◆ HOW TO COMPLETE THIS TASK: Please repeat the line that has "left front paw: (795, 386)" and all lines after it, exactly as they appear, through the end of the entries.

◆ SUPPLIED MATERIAL:
####
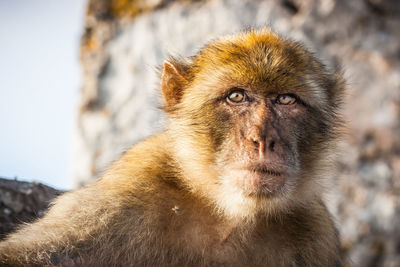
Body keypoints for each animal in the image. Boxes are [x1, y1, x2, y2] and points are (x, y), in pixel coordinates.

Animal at [0, 28, 344, 266]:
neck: (230, 216)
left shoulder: (315, 233)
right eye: (236, 96)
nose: (262, 139)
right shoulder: (125, 193)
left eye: (286, 99)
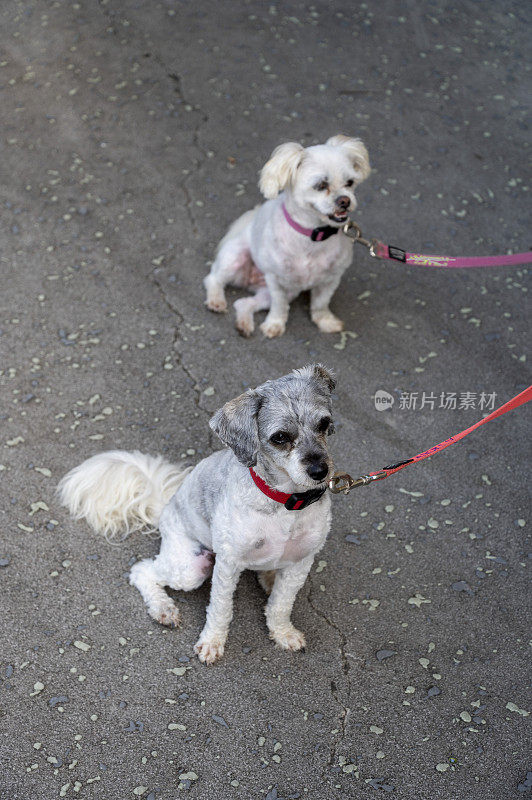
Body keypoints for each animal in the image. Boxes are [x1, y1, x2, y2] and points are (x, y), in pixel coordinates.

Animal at [59, 366, 336, 664]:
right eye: (280, 437)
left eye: (324, 423)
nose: (320, 471)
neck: (286, 503)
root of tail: (167, 505)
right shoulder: (227, 565)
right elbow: (220, 609)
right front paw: (212, 642)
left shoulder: (301, 562)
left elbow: (282, 604)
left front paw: (282, 632)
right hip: (190, 567)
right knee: (142, 571)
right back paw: (163, 607)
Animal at [204, 134, 370, 338]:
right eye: (321, 185)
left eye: (350, 182)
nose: (345, 201)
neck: (312, 235)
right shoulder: (277, 282)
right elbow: (279, 306)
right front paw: (274, 324)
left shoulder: (331, 279)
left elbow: (320, 304)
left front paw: (325, 322)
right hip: (235, 259)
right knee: (213, 279)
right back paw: (216, 301)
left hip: (272, 292)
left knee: (243, 303)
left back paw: (244, 324)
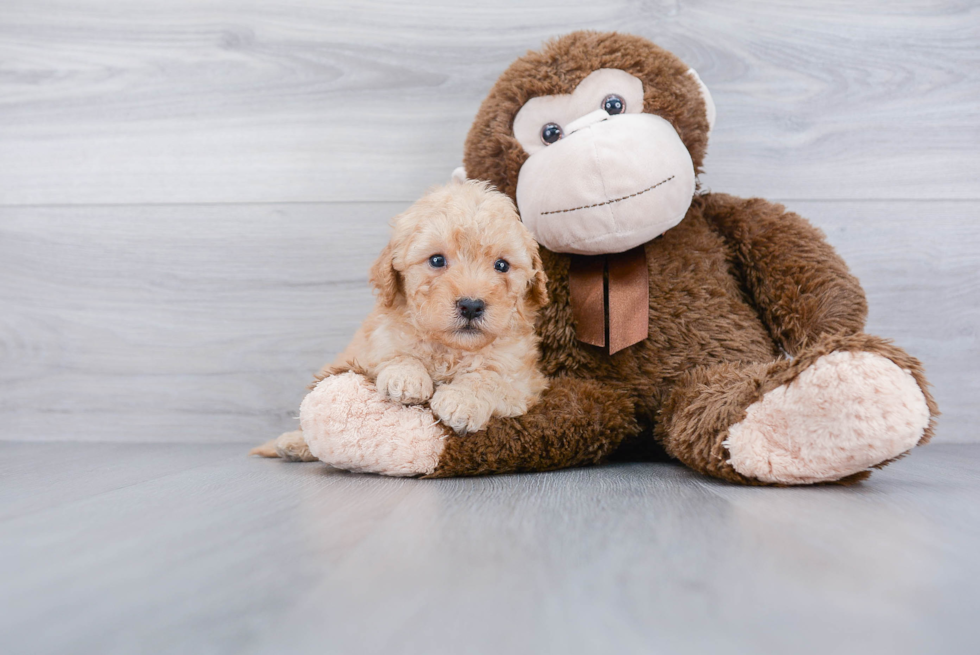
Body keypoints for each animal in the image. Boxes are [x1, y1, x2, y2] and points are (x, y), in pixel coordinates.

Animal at [251, 181, 552, 462]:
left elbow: (488, 377)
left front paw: (461, 400)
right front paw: (406, 377)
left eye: (502, 265)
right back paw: (293, 443)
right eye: (437, 260)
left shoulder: (524, 383)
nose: (471, 306)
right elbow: (396, 354)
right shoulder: (372, 347)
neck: (450, 349)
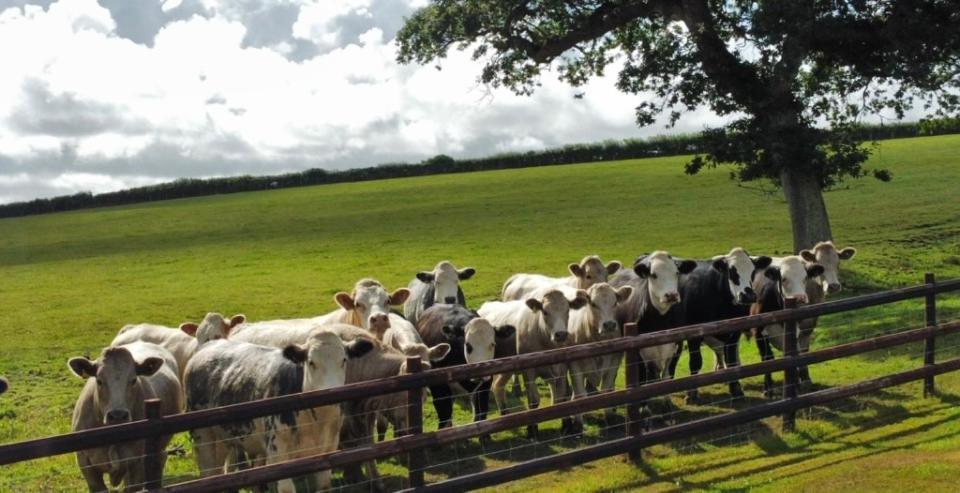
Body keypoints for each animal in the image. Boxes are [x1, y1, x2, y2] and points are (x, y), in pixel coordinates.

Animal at [67, 342, 182, 492]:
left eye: (133, 380)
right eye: (99, 380)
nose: (118, 415)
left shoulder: (137, 463)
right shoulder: (86, 464)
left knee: (160, 460)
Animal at [478, 286, 588, 436]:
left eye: (567, 310)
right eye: (545, 312)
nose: (561, 334)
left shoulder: (561, 369)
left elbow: (561, 399)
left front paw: (566, 426)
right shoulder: (528, 371)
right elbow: (533, 401)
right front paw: (532, 429)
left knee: (497, 385)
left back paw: (505, 414)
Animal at [676, 248, 772, 402]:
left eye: (753, 272)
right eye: (732, 272)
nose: (748, 296)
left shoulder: (734, 333)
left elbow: (731, 360)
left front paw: (736, 390)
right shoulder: (693, 334)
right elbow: (696, 361)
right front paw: (691, 393)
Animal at [752, 256, 824, 398]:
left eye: (805, 277)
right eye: (784, 278)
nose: (800, 298)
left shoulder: (794, 332)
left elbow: (792, 356)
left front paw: (795, 386)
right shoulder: (759, 333)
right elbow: (767, 358)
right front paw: (767, 389)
####
◆ PROBLEM SOLUTION:
left front paw: (795, 386)
right shoulder: (759, 333)
right elbow: (767, 358)
right front paw: (767, 389)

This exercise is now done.